It's becoming increasingly apparent that fapping is a net negative. I'm not like 5 times a day sort of dude but a few times a week definitely. I've noticed when I manage to restrain myself for long periods of time I function much better. Tasks that seem insurmountable after I've binged the night before roll off me like nothing. Instead of dropping spaghetti and hiding my face when I am forced to go into public I can converse with people no problem.

Since this happened at approximately 0900 local time when I hit 0900 the following day do I add a 1?

I had a solid streak going (didn't count I'd say 10 days or so) and I fucking paniced it was weird I had to do it right then right now didn't even get my pants off. I'm honestly pretty scared because it shows just how not in control of myself I am. So naturally I couldn't just stop I had to keep going a few more times and eat a shitload of fast food afterwards. Is there some scientific reason for that craving?

Anyway now that I am completely worthless and can't even be fucked to pee in the toilet how do I get started with nofap. I figure a journal would be interesting. If only to contrast how I feel now with how I felt then. Don't worry I won't pollute your board with that shit.

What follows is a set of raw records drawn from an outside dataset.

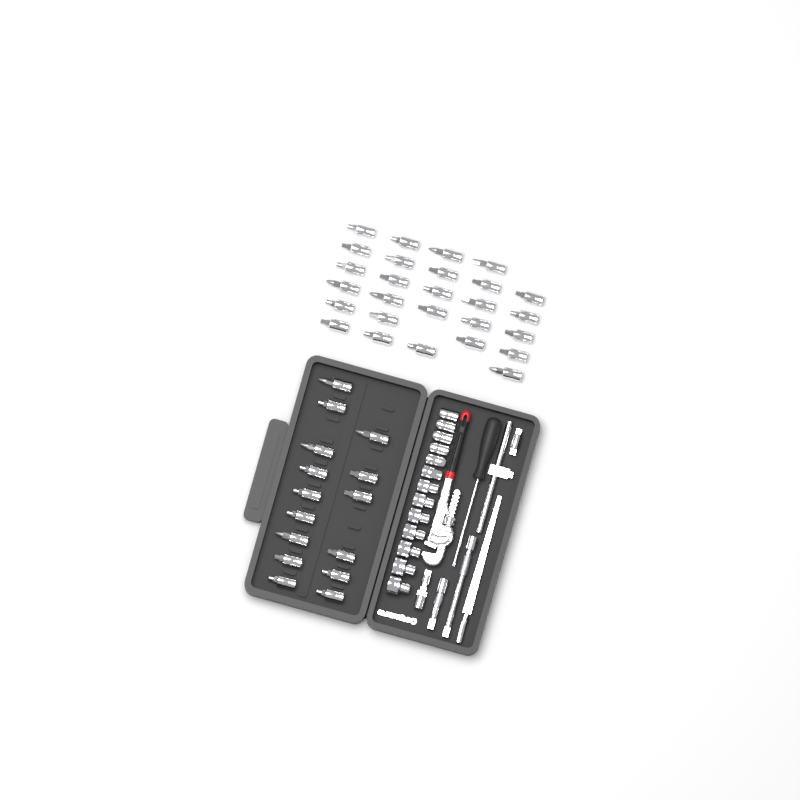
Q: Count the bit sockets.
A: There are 42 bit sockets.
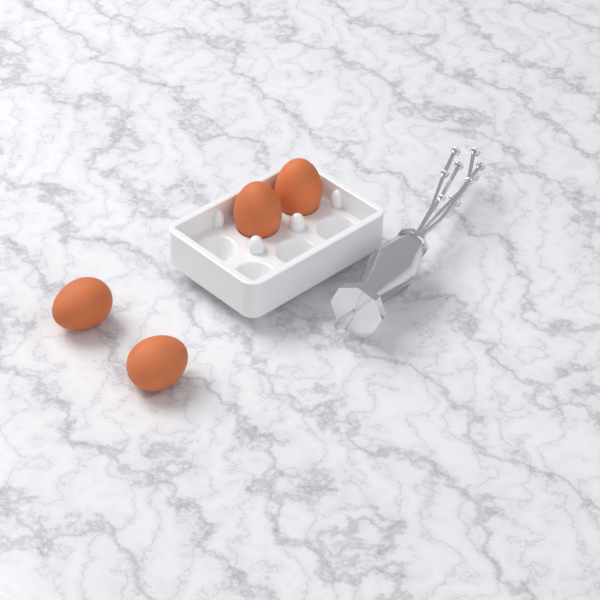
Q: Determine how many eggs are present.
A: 4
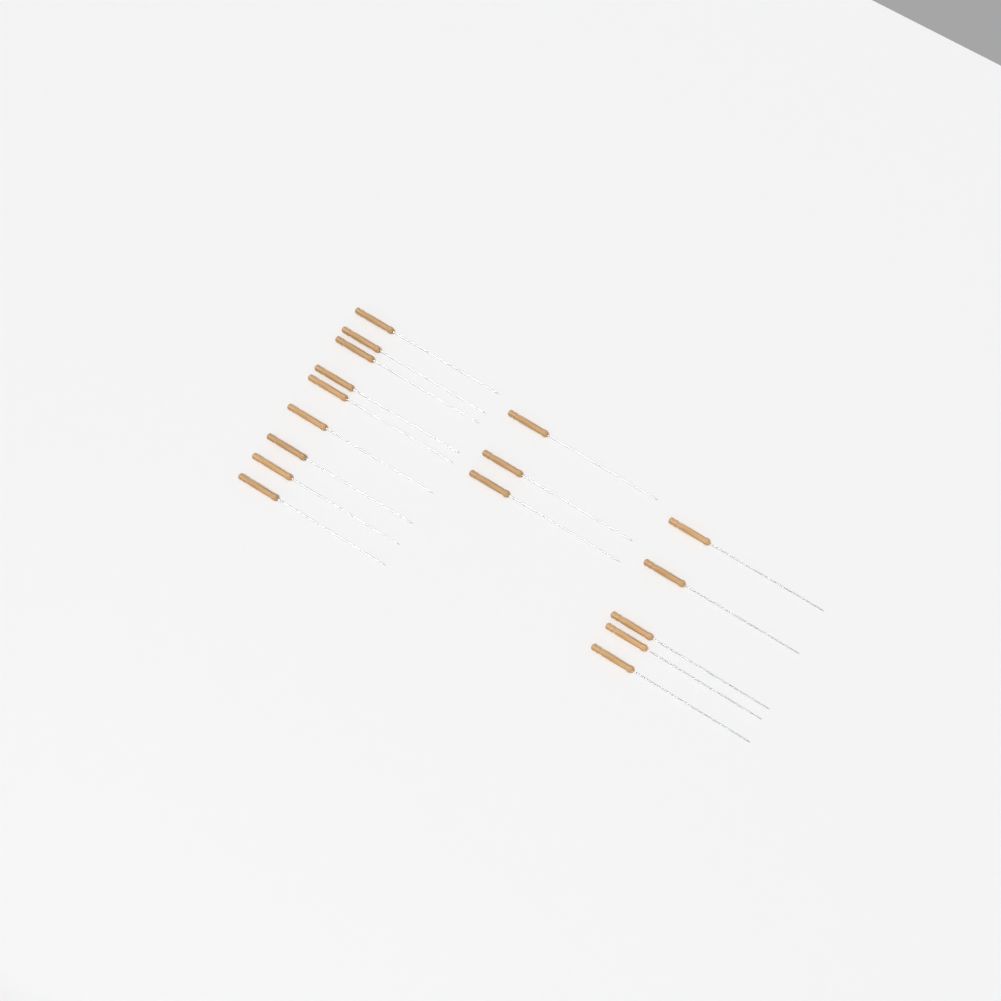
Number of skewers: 17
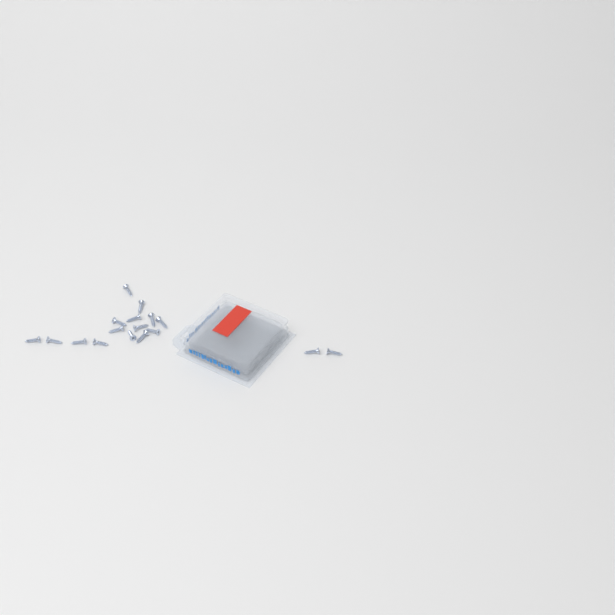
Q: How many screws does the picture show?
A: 17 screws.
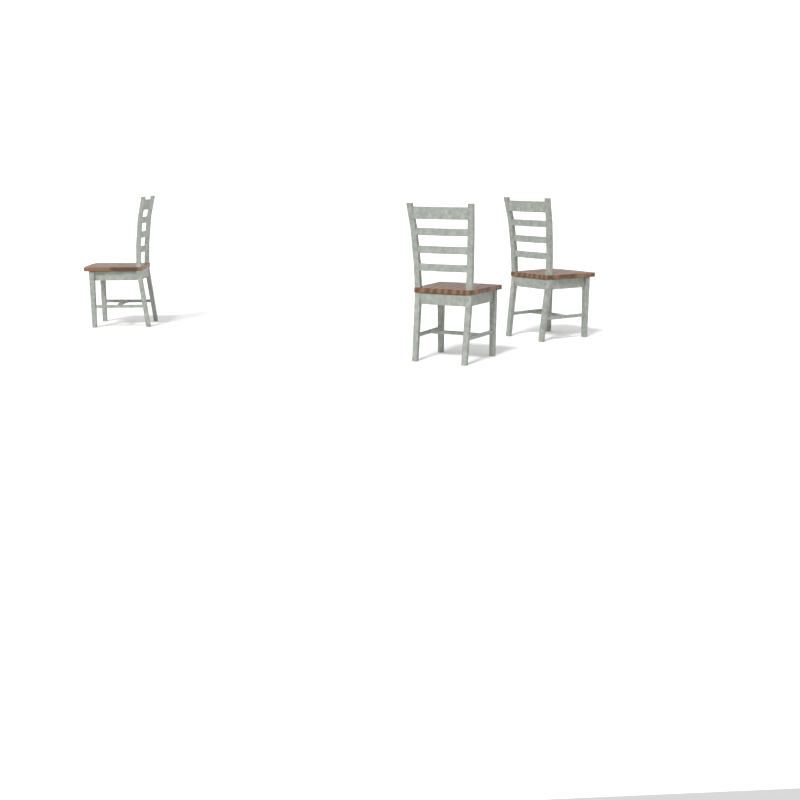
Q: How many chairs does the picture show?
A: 3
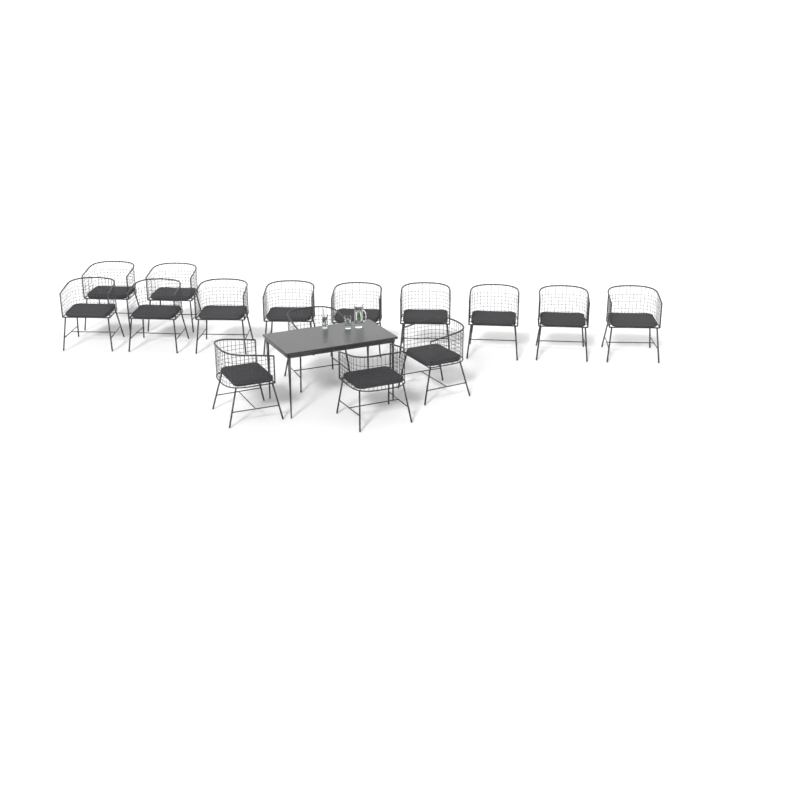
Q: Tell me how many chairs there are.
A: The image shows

Basically I want to feel Day 10 all the time. Help me. I don't even know why I'm writing this rambling post. To bad for you.

 No.10550

>>10414 (OP)

I always add 1 to my counter when the day ends, logically


 No.10561>>10562

I've been trying off and on and I can't make it past a week. Lasted 5 days last time.

I don't know what I am going to do. Now I'm sitting here in the exact same mindset I was in when I wrote whatever that garbage is up there and just the thought of going to work tonight is filling me with dread. Is there any possible way to make this feeling go away?


 No.10562

>>10561

You are trying to beat an addiction. Your emotions are going to be a rollercoaster.

Now you sit there completely blackpilled.

First thing to do is to take a step back: you're here, so you are better than 95% of the population.

Second: analyze: what are the circumstances you relapse under? Why do you think you relapse? Be honest with yourself.

Third: Devise a way to stop relapsing. Block those sites in your router, turn off the hot water. It may seem mechanical, but it is necessary.

Even if you only fap every second day, that is a change from 365 faps to 182 faps. Keep your eyes on the long term. It will seem that the world throws an insurmountable amount of filth towards you, but the only acceptable response is an iron will of defense. You are going to make it.